Mixmaster Message Drops

Anonymous nobody at mix.winterorbit.com
Thu Aug 9 01:37:39 PDT 2001


Joseph Ashwood wrote:
>[Jim Choate wrote]:
>> The next major question is to determine where the drops are
>> happening.  Inbound, outbound, inter-remailer, intra-remailer?
>
> That matters from a correction view but not from a usage view, which
> I assume we're taking. Basically we don't care what technology the
> remailer uses as long as it is correct technology and
> trustable. From there we care only what remailers are disfunctional
> and which are useful.

Hear, hear.

> Correcting this is much more difficult, but would only take the use
> of digital signatures and encryption on all the messages traversing
> the network.

The quick and dirty way to do this is to sign and encrypt traffic
between remailers with gpg.  But, I doubt this will be necessary.  (At
some point something like this should be done, however, especially as
the added encryption makes flooding attacks much harder.)

It would be dumb for an adversary to attempt sabotage by causing
message drops because we can definitively solve the problem and in
doing so we may detect it, thus revealing the operation.  For example,
two remailer ops could collude to the extent of keeping checksums of
their mutual traffic and comparing offline.  This is indetectible to
the active attacker, but his or her presence will be revealed.  Once
revealed, the ops can methodically and quietly track down how the
attack is being performed.  This would be big news.
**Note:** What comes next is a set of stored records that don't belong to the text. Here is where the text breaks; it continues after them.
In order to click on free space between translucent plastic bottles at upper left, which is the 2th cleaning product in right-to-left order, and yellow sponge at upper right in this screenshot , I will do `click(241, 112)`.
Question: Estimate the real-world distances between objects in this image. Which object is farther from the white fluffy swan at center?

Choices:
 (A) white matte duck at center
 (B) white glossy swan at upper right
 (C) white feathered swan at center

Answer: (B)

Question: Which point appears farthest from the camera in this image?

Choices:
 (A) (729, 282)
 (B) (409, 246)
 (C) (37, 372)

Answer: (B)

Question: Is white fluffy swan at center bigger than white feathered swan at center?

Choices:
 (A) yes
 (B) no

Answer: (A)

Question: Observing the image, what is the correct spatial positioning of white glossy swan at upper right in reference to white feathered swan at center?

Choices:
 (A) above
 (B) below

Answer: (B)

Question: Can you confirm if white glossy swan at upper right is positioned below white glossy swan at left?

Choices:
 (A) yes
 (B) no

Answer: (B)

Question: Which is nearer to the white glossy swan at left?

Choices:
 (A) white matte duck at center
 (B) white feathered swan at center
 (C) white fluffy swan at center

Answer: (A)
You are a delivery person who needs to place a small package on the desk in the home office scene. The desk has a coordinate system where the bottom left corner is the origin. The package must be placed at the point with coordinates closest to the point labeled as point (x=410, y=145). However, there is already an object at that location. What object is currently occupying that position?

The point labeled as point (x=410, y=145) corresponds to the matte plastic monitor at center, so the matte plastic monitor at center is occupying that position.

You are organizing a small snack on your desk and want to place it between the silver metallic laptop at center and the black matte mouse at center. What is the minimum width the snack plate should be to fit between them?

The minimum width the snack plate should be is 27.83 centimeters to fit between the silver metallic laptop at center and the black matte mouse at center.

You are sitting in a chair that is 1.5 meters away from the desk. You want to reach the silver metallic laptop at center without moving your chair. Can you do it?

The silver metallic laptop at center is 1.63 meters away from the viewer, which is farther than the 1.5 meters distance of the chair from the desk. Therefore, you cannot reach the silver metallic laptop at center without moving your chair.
Far more effective is for an attacker to run a remailer perfectly, but
quietly watch everything going by.  (Hope nobody's taking notes! ;-)

>> If at all possible all measurements should be made anonymously and
>> as stealthily as possible.
>
> Agreed I was beginning to adress this above, it still has some major
> problems.

This isn't necessary if you have identified a working set of
remailers.  When they just work, you don't have to identify the bad
ones.  (Trust and reputation might be a faster way to get there than
statistics.)

The level of reliability specified, roughly 1 in 5000 messages
dropped, is barely detectible and is thus a good value.  If you send
10,000 messages in a month, that's about 330/day.  For example, you
might be feeding a few newsgroups through the mixmaster network to a
friend.  If the "packets" are sequenced and none are lost, then the
goal has been achieved.  This test could be performed as a side
benefit of some other activity.

Also, if the 1 in 5000 figure is truly independent (a stretch,
perhaps), sending the message three times gives you less than one in a
billion chance of failure.  Good enough for government work.